=== PROBLEM REQUIREMENTS ===
Rewrite the listing below with every "print" swapped for "output", keeping everything else the same. Omit the pictures from your answer.

=== RAW DATA ===
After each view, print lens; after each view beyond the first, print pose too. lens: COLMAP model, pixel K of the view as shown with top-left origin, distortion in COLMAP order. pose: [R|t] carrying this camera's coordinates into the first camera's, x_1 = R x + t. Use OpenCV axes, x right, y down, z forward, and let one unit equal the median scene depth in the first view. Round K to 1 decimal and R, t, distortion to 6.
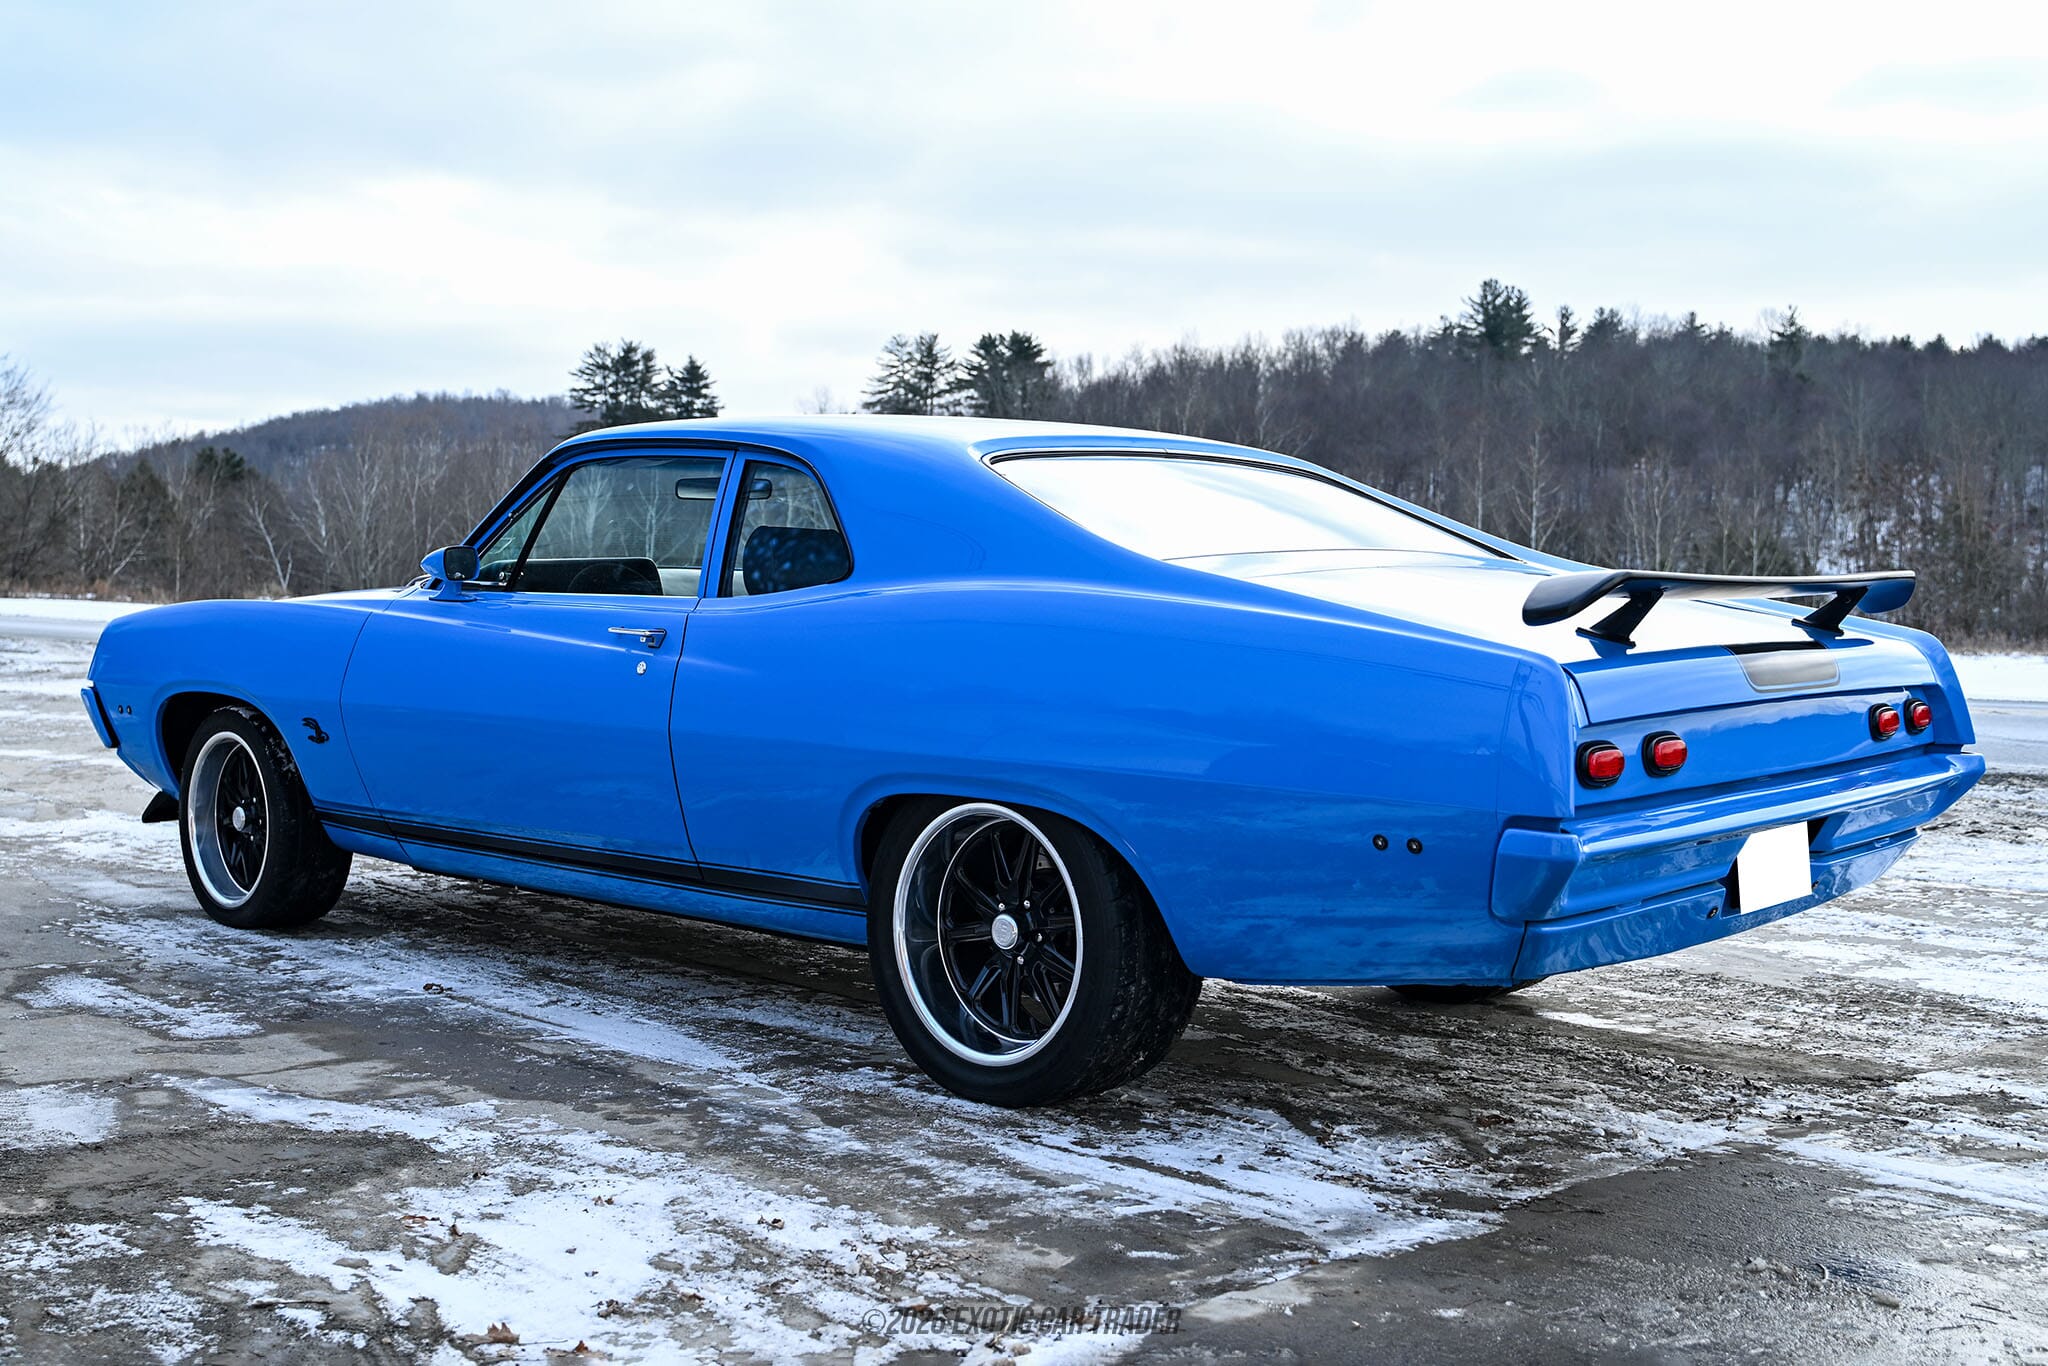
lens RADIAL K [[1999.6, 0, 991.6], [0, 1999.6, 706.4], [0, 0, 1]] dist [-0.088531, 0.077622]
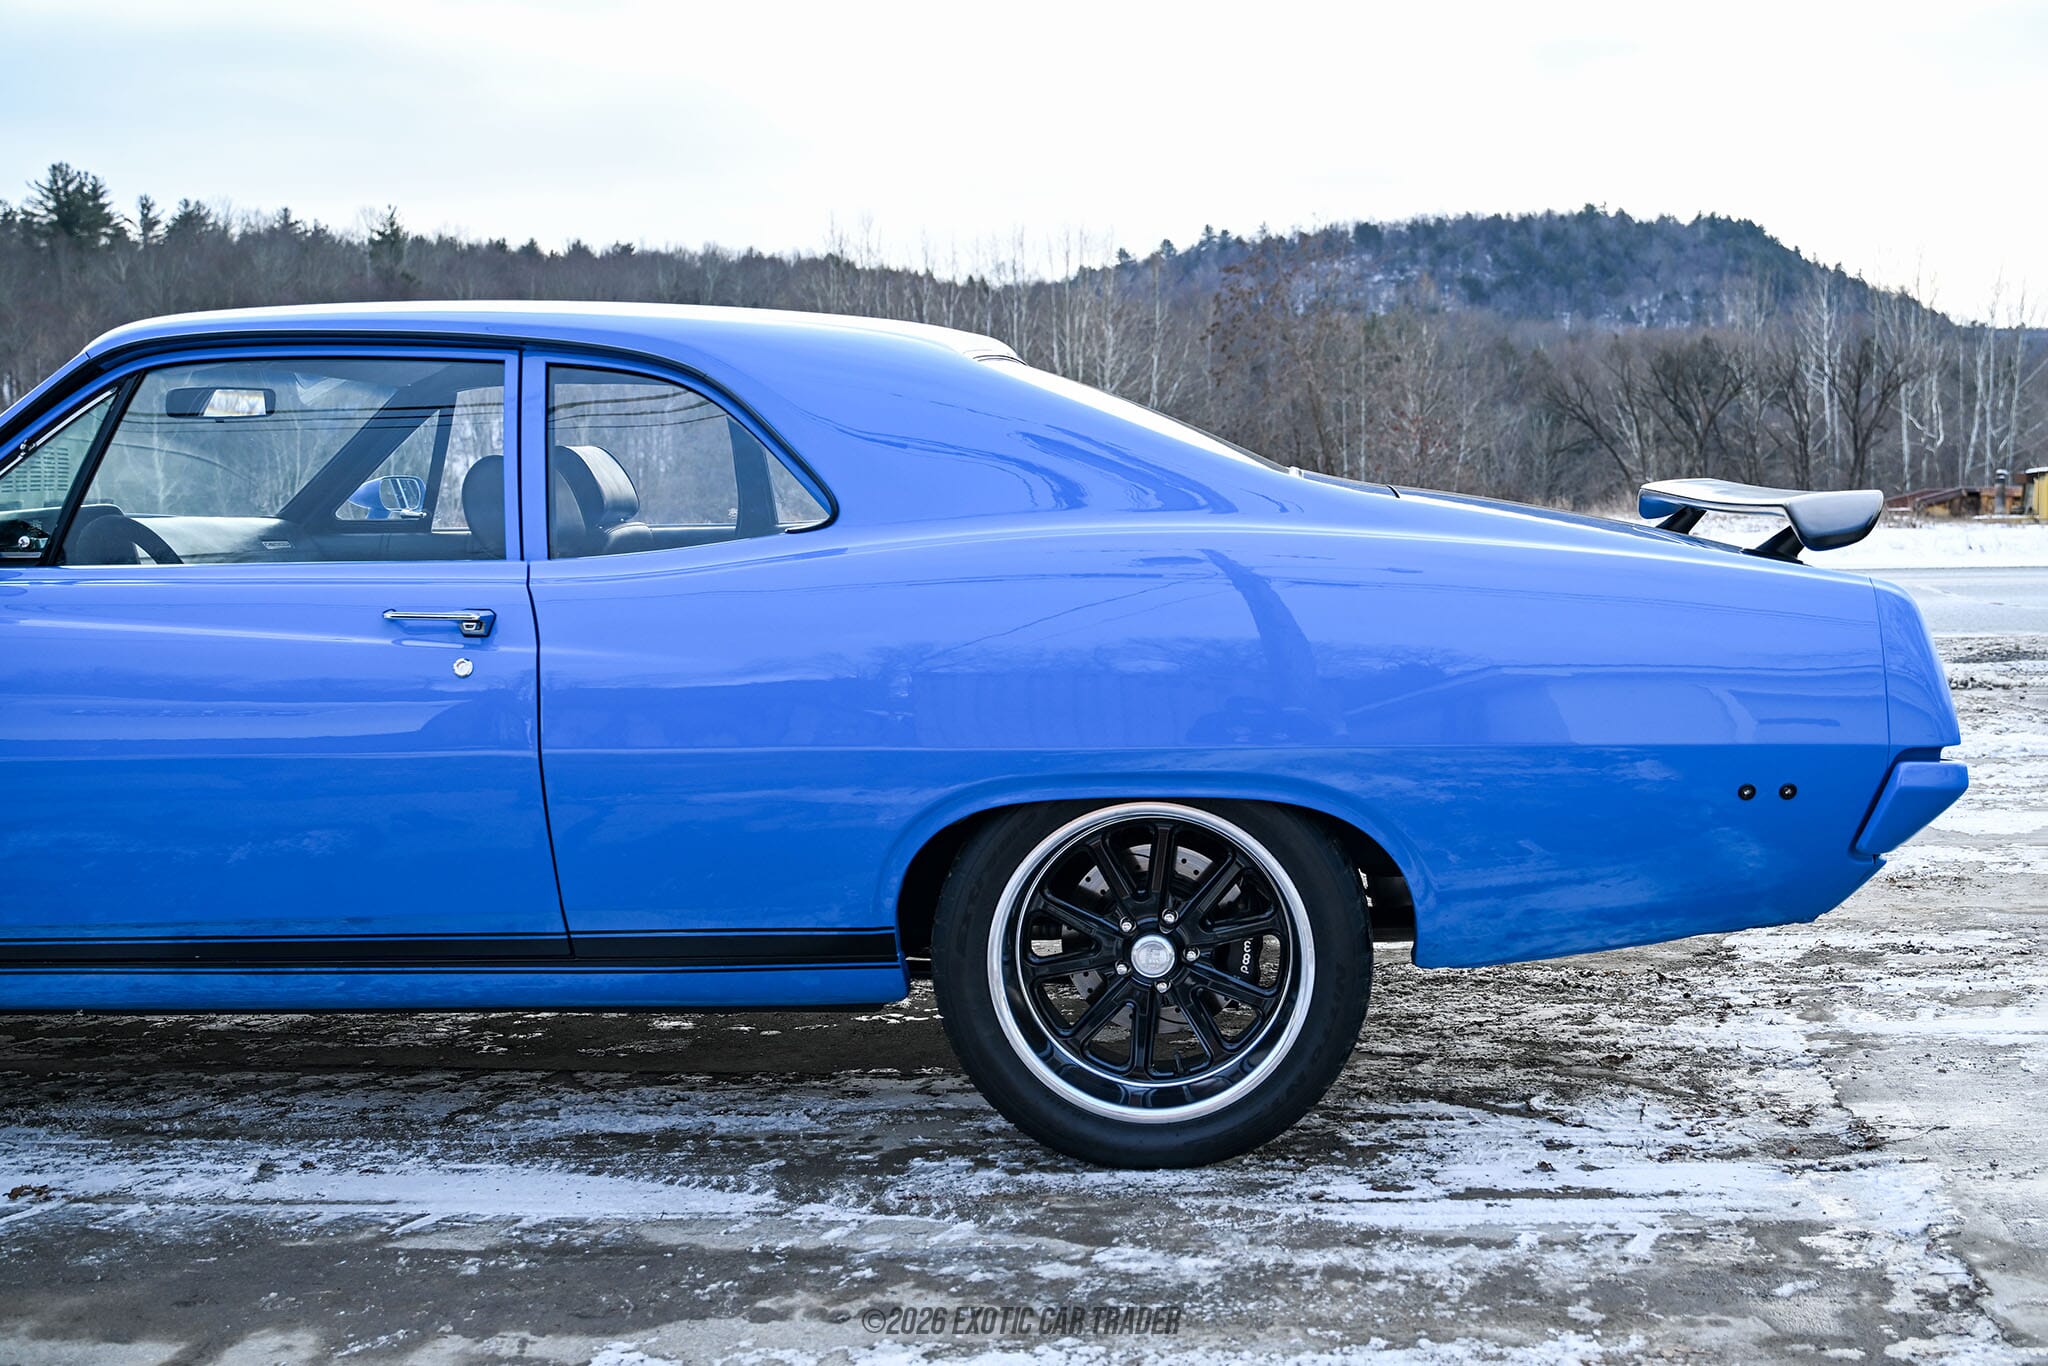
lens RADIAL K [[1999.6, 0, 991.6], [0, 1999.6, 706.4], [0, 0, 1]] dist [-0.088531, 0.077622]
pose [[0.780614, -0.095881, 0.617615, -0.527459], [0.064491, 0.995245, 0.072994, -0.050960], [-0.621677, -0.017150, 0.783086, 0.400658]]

=== EXERCISE ANSWER ===
After each view, output lens; after each view beyond the first, output pose too. lens: COLMAP model, pixel K of the view as shown with top-left origin, distortion in COLMAP order. pose: [R|t] carrying this camera's coordinates into the first camera's, x_1 = R x + t. Use OpenCV axes, x right, y down, z forward, and let one unit equal the median scene depth in the first view. Round K to 1 decimal and R, t, distortion to 6.
lens RADIAL K [[1999.6, 0, 991.6], [0, 1999.6, 706.4], [0, 0, 1]] dist [-0.088531, 0.077622]
lens RADIAL K [[1999.6, 0, 991.6], [0, 1999.6, 706.4], [0, 0, 1]] dist [-0.088531, 0.077622]
pose [[0.780614, -0.095881, 0.617615, -0.527459], [0.064491, 0.995245, 0.072994, -0.050960], [-0.621677, -0.017150, 0.783086, 0.400658]]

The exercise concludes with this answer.